• Document excerpt
'''
***

description: >-
Core concepts for saving and exporting curated image datasets including
metadata and resharding
categories:

* concepts-architecture
  tags:
* data-export
* tar-files
* parquet
* resharding
* metadata
  personas:
* data-scientist-focused
* mle-focused
  difficulty: intermediate
  content\_type: concept
  modality: image-only

***

# Data Export Concepts (Image)

This page covers the core concepts for saving and exporting curated image datasets in NeMo Curator.

## Key Topics

* Saving curated images and metadata
* Understanding output format structure
* Configuring output sharding
* Preparing data for downstream training or analysis

## Saving Results

After processing through the pipeline, you can save the curated images and metadata using the `ImageWriterStage`.

**Example:**

```python
from nemo_curator.stages.image.io.image_writer import ImageWriterStage

# Add writer stage to pipeline
pipeline.add_stage(ImageWriterStage(
    output_dir="/output/curated_dataset",
    images_per_tar=1000,  # Images per tar file
    remove_image_data=True,
    verbose=True,
    deterministic_name=True,  # Use deterministic naming for reproducible output
))
'''
• Recorded information
'''
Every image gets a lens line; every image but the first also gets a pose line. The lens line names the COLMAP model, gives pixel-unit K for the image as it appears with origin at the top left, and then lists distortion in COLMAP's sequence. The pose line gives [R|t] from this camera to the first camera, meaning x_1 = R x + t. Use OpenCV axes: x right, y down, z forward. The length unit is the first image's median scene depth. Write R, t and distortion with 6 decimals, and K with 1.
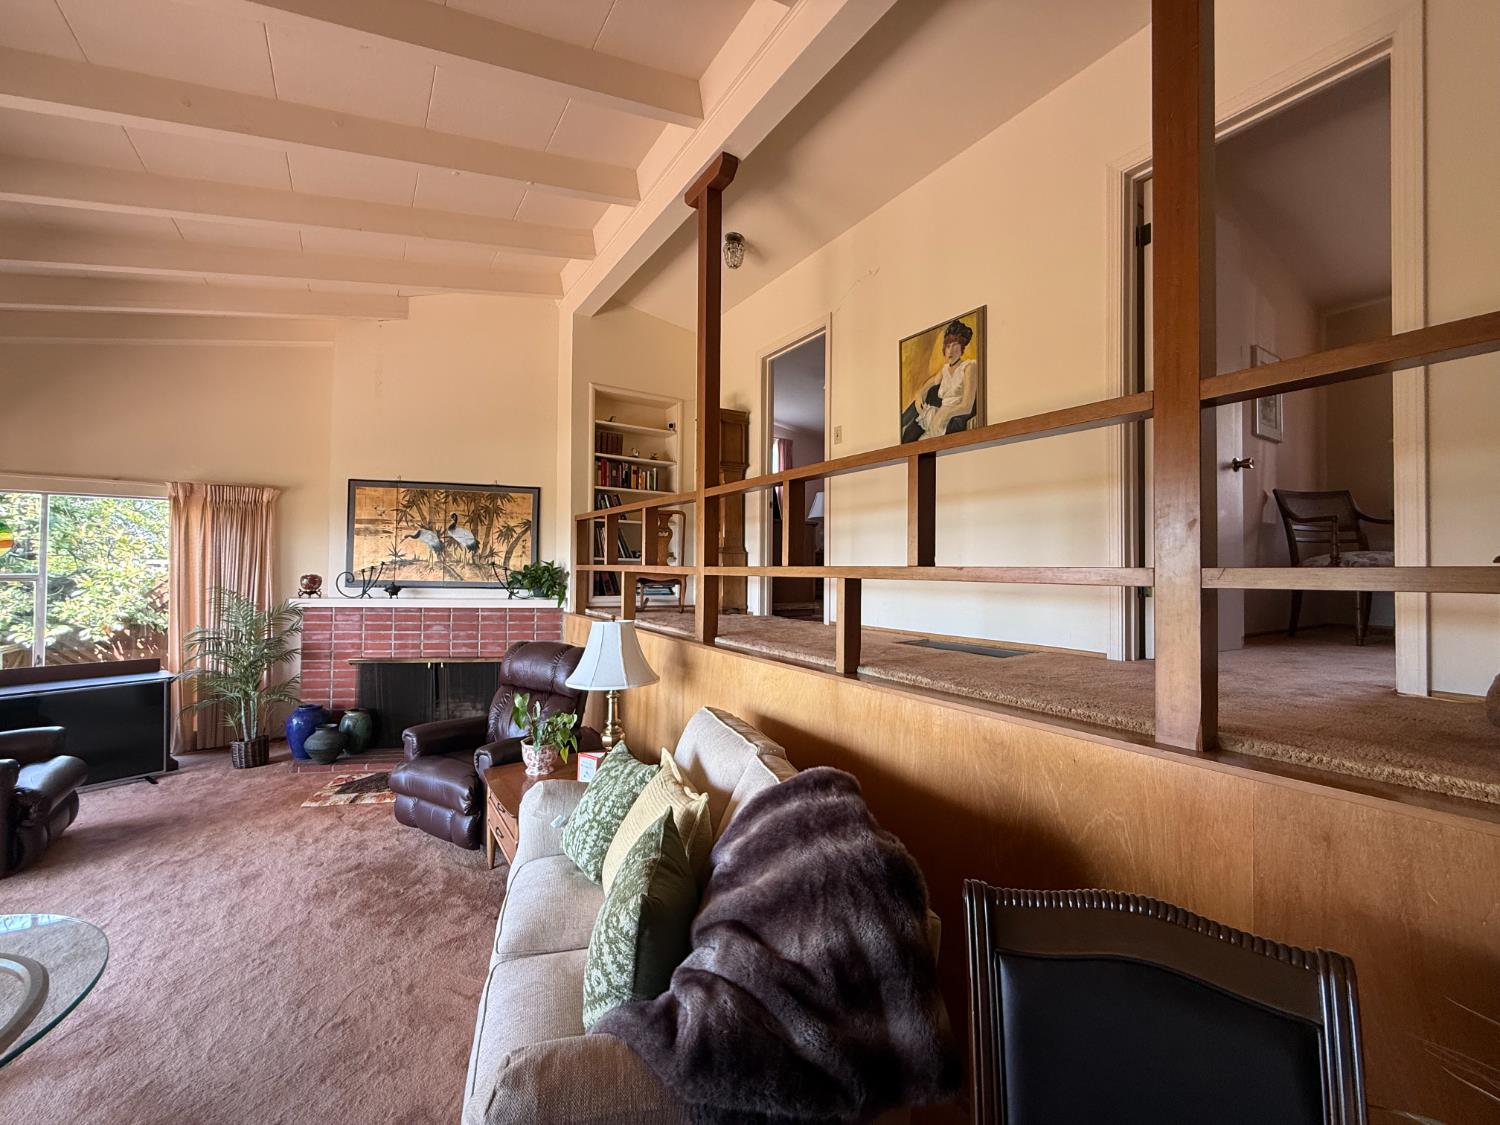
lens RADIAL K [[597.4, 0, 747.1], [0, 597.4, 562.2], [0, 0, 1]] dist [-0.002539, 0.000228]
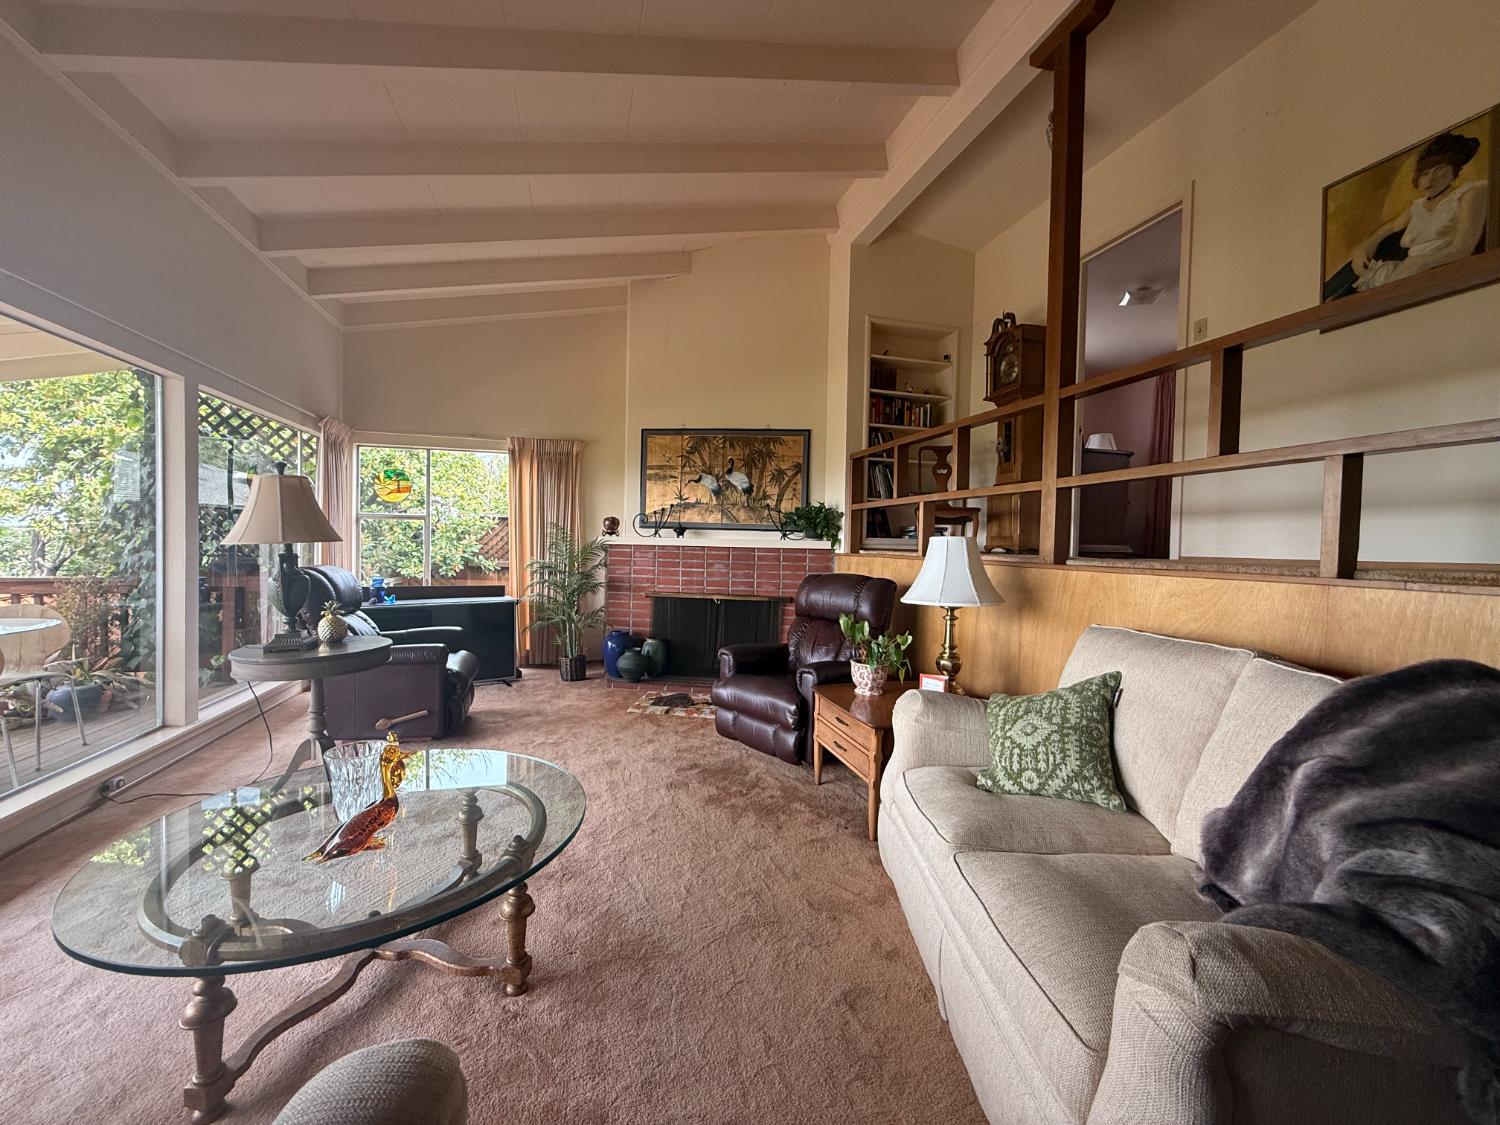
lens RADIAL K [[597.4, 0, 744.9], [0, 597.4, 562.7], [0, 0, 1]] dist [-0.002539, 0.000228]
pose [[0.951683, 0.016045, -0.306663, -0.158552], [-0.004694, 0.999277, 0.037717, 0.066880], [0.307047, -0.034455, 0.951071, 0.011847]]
'''
'''
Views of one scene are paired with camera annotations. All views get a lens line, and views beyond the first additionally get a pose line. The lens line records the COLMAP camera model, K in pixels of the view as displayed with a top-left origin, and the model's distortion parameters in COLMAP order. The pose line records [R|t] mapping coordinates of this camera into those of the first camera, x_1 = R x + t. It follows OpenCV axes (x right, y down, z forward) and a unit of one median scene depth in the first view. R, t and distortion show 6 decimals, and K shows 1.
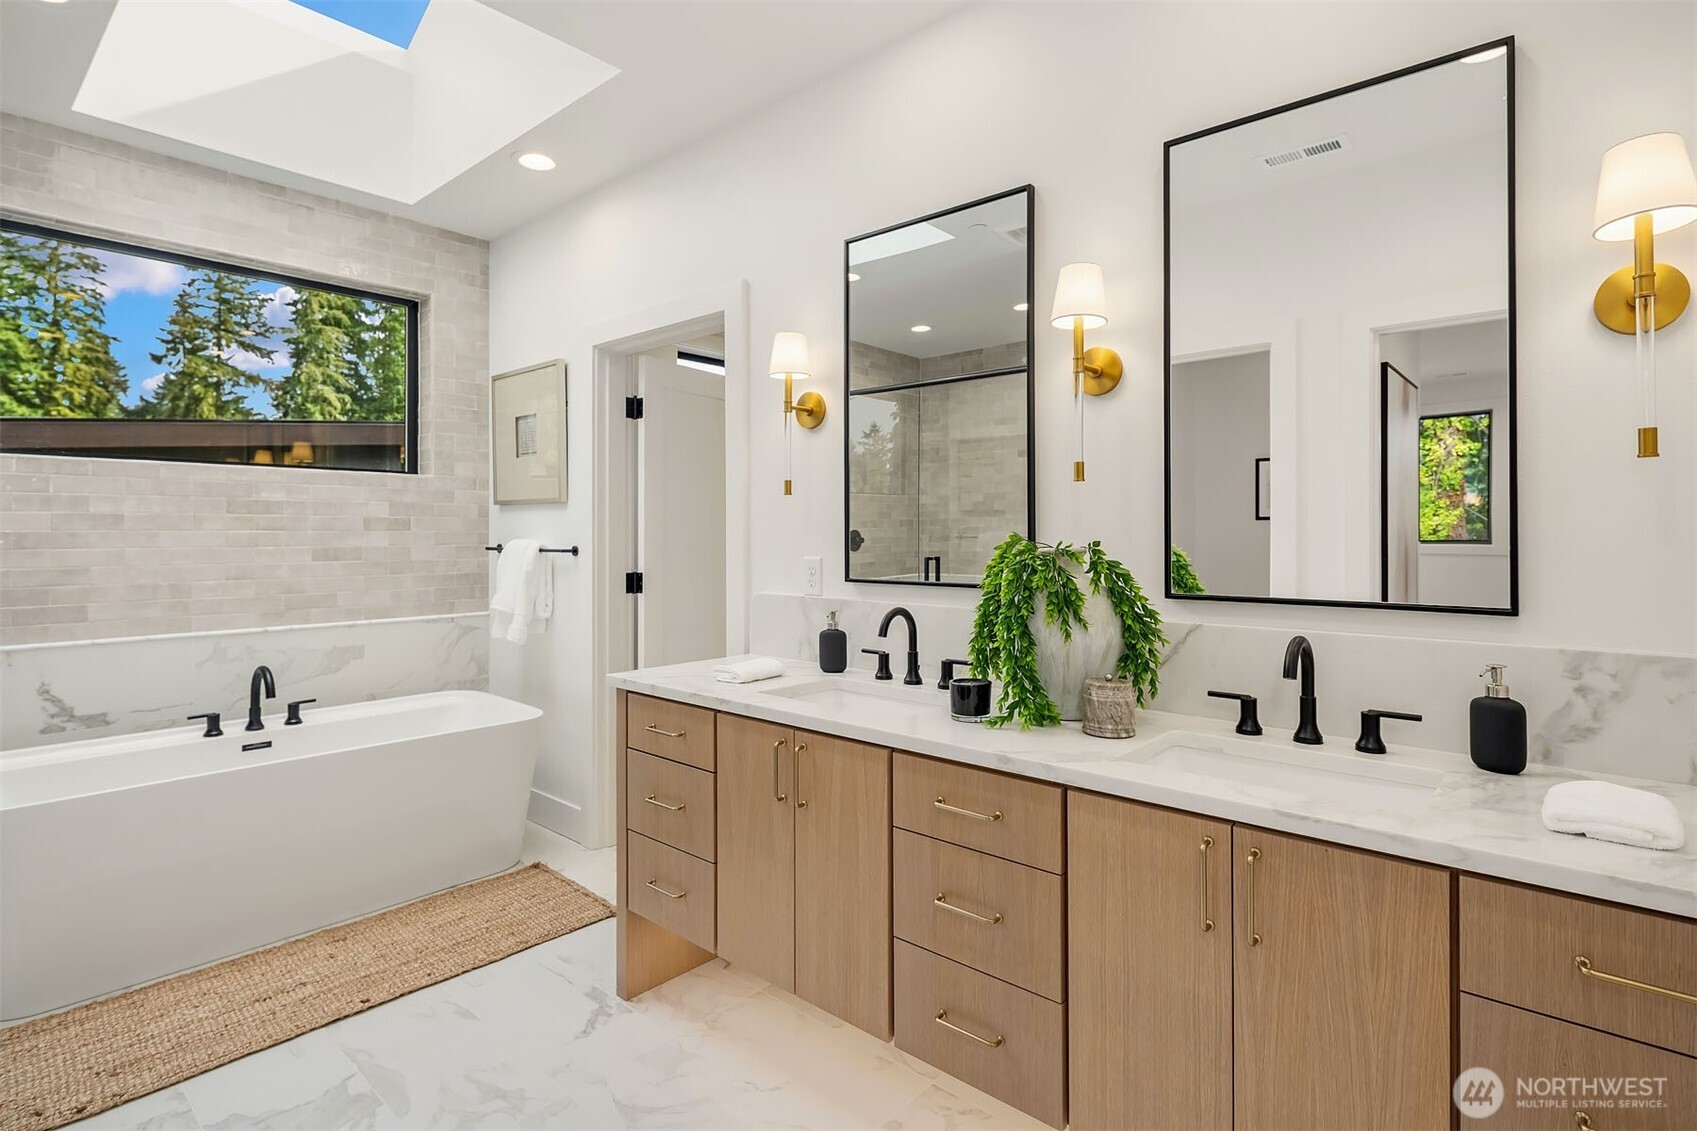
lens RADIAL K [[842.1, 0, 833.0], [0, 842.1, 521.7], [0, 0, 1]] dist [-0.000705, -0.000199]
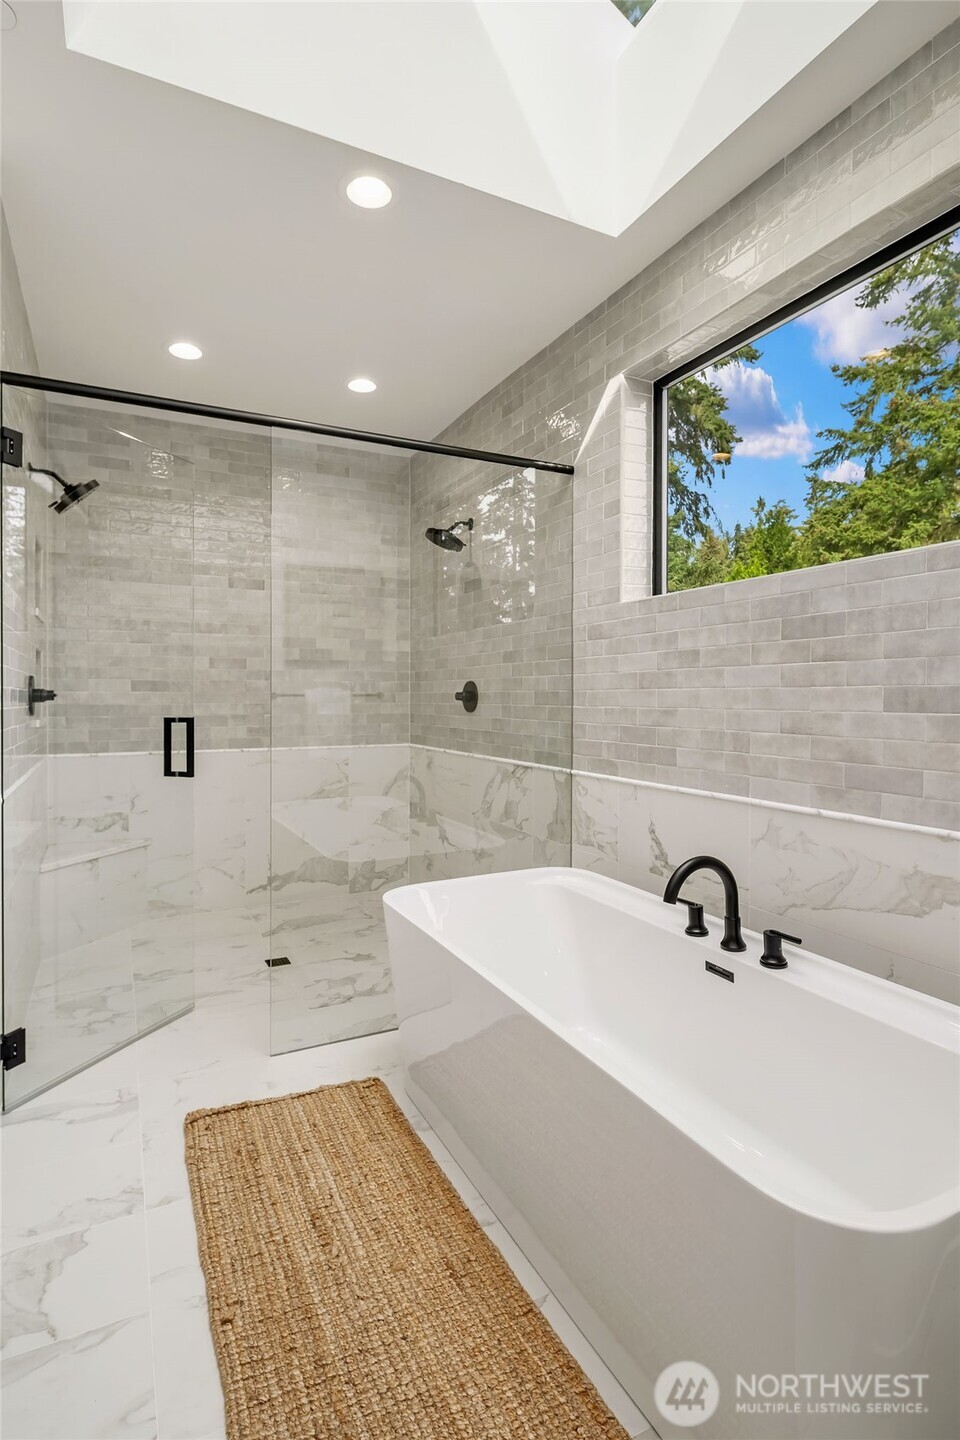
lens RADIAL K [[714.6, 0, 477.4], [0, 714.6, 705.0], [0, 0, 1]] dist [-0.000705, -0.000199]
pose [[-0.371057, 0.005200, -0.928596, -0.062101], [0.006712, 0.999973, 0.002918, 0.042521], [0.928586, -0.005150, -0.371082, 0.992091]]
'''
• Tasks to perform
[1] In the image data export page, which stage is used to save the curated images and metadata after pipeline processing?
[2] Translate this sentence from the image data export page into Spanish: "This page covers the core concepts for saving and exporting curated image datasets in NeMo Curator."
[3] Continue the image data export page from its last line, keeping its style and format.

• Solved problems
[1] The `ImageWriterStage`.

[2] Esta página trata los conceptos básicos para guardar y exportar conjuntos de datos de imágenes curados en NeMo Curator.

[3]
```

**Key Parameters:**

* `output_dir`: Directory where tar archives and metadata files are written
* `images_per_tar`: Number of images per tar file for optimal sharding
* `remove_image_data`: Whether to remove image data from memory after writing
* `deterministic_name`: Ensures reproducible file naming based on input content

**Behavior:**

* The writer stage creates tar files with curated images
* Metadata for each image (including paths, IDs, scores, and processing metadata) is always stored in separate Parquet files alongside tar archives
* Adjust `images_per_tar` to balance I/O, parallelism, and storage efficiency
* Smaller values create more files but enable better parallelism
* Larger values reduce file count but may impact loading performance

## Output Format

The `ImageWriterStage` creates tar archives containing curated images with accompanying metadata files:

**Output Structure:**

```bash
output/
├── images-{hash}-000000.tar    # Contains JPEG images
├── images-{hash}-000000.parquet # Metadata for corresponding tar
├── images-{hash}-000001.tar
├── images-{hash}-000001.parquet
```

**Format Details:**

* **Tar contents**: JPEG images with sequential or ID-based filenames
* **Metadata storage**: Separate Parquet files containing image paths, IDs, and processing metadata
* **Naming**: Deterministic or random naming based on configuration
* **Sharding**: Configurable number of images per tar file for optimal performance

## Preparing for Downstream Use

* Ensure your exported dataset matches the requirements of your training or analysis pipeline.
* Use consistent naming and metadata fields for compatibility.
* Document any filtering or processing steps for reproducibility.
* Test loading the exported dataset before large-scale training.